Lors des premiers jours de manifestations, le contrôle de R.T. Erdoğan sur les médias turcs s’est fortement fait sentir. L’envoi de SMS ainsi que l’accès au réseau Internet satellitaire des téléphones portables ont été coupés. Erdoğan s’est permis de réunir les patrons de médias à Ankara pour leur indiquer comment traiter les événements15. C’est ainsi que pendant que CNN diffusait des images en direct de la place Taksim, la télévision turque faisait passer des documentaires ou des émissions de cuisine ! Les médias turcs ont systématiquement tenté de cacher les protestations qui embrasaient le pays, ce qui a poussé un plus grand nombre de manifestants à se joindre au mouvement.
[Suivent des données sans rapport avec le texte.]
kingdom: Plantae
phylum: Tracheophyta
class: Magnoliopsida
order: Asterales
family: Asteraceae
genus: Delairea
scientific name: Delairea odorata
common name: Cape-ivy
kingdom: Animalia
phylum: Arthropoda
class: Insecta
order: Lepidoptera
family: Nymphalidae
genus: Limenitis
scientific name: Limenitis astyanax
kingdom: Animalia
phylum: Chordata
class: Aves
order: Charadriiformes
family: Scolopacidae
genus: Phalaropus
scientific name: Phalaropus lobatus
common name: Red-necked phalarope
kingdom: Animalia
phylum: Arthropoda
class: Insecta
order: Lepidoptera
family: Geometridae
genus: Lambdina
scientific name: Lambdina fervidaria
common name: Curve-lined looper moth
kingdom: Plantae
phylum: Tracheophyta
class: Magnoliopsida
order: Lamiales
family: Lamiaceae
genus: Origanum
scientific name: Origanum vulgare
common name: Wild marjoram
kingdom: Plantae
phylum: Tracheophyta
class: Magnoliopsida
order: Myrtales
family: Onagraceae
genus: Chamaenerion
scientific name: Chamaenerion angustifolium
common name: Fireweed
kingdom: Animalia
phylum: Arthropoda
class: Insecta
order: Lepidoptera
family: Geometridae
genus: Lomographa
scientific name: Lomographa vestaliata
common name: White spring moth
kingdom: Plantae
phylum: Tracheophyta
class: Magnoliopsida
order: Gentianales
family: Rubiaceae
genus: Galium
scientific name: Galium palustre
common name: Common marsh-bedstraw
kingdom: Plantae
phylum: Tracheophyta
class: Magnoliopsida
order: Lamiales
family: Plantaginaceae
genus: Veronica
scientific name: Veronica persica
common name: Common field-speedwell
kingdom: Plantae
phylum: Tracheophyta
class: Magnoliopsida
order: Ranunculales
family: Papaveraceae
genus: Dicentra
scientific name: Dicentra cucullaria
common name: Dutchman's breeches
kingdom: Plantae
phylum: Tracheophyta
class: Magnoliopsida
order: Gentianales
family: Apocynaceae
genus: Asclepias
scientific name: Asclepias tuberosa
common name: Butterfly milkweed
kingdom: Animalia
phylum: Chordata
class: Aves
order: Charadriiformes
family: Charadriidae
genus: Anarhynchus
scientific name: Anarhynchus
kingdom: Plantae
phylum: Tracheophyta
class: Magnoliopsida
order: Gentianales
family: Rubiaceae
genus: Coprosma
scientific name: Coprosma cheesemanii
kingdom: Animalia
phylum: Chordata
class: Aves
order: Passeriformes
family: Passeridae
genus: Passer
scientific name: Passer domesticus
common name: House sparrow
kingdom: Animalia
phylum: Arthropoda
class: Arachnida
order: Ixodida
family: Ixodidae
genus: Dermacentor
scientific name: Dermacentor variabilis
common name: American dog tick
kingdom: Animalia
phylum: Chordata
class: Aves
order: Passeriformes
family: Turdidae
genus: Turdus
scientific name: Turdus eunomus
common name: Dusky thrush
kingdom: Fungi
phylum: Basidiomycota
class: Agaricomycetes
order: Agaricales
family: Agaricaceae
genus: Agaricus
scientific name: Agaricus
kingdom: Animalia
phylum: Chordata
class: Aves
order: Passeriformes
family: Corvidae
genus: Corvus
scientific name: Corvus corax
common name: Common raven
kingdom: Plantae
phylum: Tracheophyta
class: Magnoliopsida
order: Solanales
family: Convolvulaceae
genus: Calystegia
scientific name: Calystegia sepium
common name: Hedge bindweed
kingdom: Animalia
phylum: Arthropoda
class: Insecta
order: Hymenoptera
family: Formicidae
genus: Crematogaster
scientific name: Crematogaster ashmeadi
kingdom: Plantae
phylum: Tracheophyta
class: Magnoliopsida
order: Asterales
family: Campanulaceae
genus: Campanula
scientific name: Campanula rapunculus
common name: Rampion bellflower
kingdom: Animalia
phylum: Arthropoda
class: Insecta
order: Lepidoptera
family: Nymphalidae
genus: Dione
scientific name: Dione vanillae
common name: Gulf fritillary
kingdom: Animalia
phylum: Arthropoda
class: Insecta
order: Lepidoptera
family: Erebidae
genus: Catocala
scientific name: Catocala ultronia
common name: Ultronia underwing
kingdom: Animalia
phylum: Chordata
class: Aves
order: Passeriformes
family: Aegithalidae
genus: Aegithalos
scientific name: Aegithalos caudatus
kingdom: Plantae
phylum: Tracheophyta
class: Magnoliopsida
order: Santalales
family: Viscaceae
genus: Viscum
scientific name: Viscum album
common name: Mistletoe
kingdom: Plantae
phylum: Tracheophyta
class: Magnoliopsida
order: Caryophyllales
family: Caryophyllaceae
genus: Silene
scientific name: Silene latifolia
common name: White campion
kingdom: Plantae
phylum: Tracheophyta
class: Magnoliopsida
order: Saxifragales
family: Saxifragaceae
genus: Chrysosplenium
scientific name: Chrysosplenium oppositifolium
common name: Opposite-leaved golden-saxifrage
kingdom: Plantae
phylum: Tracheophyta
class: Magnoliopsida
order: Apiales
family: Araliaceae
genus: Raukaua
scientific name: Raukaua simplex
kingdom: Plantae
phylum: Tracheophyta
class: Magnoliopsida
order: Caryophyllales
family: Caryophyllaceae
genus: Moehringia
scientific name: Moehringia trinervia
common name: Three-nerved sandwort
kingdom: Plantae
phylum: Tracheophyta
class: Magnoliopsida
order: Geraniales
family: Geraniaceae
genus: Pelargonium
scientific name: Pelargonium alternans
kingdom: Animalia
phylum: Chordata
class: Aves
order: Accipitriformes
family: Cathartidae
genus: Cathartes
L’autoritarisme d’Erdoğan l’a également poussé à se mettre à dos une bonne partie de la communauté alévie de Turquie 16. Celle-ci constitue la plus grande minorité religieuse du pays (entre 15 et 20 millions), où on ne leur reconnaît aucun droit culturel et confessionnel. Historiquement opprimés et victimes de nombreux pogroms dans le passé, les Alévis ont vu l’humiliation se poursuivre lorsque le gouvernement turc a récemment annoncé que le nouveau pont sur le Bosphore porterait le nom de « Sultan Yavuz Selim ». Ce sultan est connu pour avoir assassiné des milliers d’Alévis au XVIe siècle. Le geste a été perçu comme un affront et a poussé des milliers d’Alévis de divers horizons à participer aux manifestations des dernières semaines. Aux côtés d’Arméniens, de Kurdes et d’autres minorités, ils ont manifesté pour exprimer leur désir de reconnaissance du passé et de la pluralité du pays.
En protestant contre leur gouvernement autoritaire et ses politiques néolibérales et islamisantes, des dizaines de milliers de citoyens issus principalement de milieux modernes, progressistes, écologistes et défenseurs des droits humains, se sont opposés en bloc au projet de société qu’on leur impose depuis quelques années. Dans ses discours en lien avec les manifestations, le premier ministre turc a souvent fait allusion au 50% qui l’a appuyé lors des dernières élections. Parmi l’autre 50%, force est de constater qu’un mouvement social est né. Il ne devrait pas s’arrêter là puisque, comme ailleurs dans la région, le mur de la peur s’est fissuré. Nul doute que le futur sera plus compliqué que prévu pour le nouveau sultan Erdoğan.
13 Committee to Protect Journalists (2012), Turkey’s Press Freedom Crisis The Dark Days of Jailing Journalists and Criminalizing Dissent, 55p.
16 Syncrétisme de l’islam chi’ite, de zoroastrisme et de mysticisme, l’alévisme diffère largement de l’islam sunnite. Par exemple, les femmes et les hommes alévis prient ensemble, ils dansent et jouent de la musique lors des cérémonies, ils boivent du vin et les femmes ne sont pas voilées.